The final strokes were applied just above the ear, behind the sideburns. They were quick. And they burned. The old man dragged the blade, from point to heel, across the thin, fatless skin that folded between Marcus’ ear and skull. The warm, slick slip of metal into flesh made his toes bend. It was quicker than a needle jab. The man had cut him. On purpose. Why? Marcus had no clue. He refused, for reasons he couldn’t understand, to speak or protest or even open his eyes.

Then it was over. Marcus hadn’t realized the old man had finished until the warm embrace of a moist towel slipped over his face like a veil. He opened his eyes, but still saw the same melting black and grey patterns. He figured that was what blindness felt like. The back of his chair rose. Marcus sat behind the curtain of the towel for at least a minute, letting its soggy embrace seep into his freshly shaved, virgin skin. He wondered how badly he was bleeding behind his ears.

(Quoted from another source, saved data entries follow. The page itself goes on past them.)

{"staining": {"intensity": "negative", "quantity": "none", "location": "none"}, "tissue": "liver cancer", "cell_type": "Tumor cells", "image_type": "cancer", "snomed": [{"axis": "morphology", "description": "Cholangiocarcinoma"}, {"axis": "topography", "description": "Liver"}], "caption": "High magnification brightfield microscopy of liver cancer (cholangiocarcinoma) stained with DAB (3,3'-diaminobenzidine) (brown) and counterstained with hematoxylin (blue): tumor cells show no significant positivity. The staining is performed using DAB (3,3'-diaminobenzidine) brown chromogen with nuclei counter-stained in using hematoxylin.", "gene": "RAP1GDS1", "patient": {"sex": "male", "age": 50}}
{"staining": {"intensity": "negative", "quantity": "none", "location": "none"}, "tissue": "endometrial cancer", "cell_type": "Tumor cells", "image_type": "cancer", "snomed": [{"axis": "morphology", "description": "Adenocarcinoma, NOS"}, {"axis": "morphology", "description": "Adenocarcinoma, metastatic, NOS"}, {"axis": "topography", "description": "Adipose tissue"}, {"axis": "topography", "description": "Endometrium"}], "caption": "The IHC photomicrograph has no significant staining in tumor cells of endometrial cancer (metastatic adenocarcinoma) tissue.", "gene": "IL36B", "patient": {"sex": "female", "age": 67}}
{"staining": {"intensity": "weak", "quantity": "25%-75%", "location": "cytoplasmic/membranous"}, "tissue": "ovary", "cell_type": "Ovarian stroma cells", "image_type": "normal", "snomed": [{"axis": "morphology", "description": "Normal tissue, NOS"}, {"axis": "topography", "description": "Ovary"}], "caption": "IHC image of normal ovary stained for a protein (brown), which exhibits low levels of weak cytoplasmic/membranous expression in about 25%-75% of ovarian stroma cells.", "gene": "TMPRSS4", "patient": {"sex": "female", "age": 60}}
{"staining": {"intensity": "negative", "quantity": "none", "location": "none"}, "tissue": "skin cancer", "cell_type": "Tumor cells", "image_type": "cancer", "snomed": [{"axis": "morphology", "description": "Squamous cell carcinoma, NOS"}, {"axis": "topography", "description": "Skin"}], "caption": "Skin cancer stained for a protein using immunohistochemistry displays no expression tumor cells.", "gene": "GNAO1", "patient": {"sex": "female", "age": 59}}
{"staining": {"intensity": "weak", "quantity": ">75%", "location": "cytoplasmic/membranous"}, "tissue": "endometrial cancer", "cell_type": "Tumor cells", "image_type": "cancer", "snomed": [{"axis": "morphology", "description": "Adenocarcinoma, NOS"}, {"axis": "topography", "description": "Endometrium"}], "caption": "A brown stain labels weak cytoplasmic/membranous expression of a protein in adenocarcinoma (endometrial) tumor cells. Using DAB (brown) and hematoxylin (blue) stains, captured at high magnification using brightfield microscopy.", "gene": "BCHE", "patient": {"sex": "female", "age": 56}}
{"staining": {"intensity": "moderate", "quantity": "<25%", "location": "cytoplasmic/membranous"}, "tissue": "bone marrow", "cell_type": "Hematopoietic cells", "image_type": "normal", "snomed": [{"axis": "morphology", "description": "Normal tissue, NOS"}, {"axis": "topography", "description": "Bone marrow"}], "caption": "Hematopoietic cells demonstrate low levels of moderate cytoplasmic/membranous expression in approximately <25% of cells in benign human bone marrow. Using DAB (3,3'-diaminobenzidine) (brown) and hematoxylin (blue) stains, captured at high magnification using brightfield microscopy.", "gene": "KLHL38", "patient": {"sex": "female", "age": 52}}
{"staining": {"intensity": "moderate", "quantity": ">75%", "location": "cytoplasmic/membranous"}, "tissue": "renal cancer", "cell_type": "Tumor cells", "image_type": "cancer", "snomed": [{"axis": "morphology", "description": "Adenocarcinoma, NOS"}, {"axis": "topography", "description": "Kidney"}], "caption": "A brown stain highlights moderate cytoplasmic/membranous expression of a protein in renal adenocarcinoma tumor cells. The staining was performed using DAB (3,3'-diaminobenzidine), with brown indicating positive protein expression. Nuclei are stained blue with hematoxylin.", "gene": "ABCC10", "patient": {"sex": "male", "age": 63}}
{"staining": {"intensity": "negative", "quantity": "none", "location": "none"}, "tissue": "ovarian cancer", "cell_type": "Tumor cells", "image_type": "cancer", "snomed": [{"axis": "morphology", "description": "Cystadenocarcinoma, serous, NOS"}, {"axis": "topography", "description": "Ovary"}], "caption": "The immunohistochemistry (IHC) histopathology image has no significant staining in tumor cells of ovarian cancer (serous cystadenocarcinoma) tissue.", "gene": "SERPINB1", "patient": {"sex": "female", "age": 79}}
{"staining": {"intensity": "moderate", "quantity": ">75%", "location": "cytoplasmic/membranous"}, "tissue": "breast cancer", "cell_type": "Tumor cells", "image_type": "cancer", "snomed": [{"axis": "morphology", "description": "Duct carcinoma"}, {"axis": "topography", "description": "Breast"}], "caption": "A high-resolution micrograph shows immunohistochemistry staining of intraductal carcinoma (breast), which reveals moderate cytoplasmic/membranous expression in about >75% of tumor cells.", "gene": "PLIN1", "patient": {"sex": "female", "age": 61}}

The old man was gone when the towel was removed. The same woman who’d fetched the untouched tea stood beside him, smiling. “Finich, sir,” she said, her eyes pointing toward the waxy floor. Marcus hauled himself out of the chair as if pulling himself out of bed in the first light of morning. His legs seemed almost asleep and moved with tepid agreement as he followed the woman to the cash register. “Three dollar,” she said. He pulled his wallet from his pants pocket and examined the mix of American greenbacks and Cambodian riel. He fished out twelve-thousand riel along with two America one-dollar bills as a tip. The young woman accepted the money with two hands while smiling meekly and still looking at the floor. Marcus glanced over his shoulder but didn’t see the old man, the Khmer Rouge child-killer who’d probably lost half his family no matter what side he’d once embraced. The man was gone, another vanished spirit. The woman tried to return the greenbacks, not understanding they were gratuity, but Marcus refused, his head wagging and an open hand waving in front of him. She held them curiously before tucking them into the crevice of a Buddhist alter placed on the floor behind her, figuring they’d be better spent by the ghosts in the Cambodian afterlife.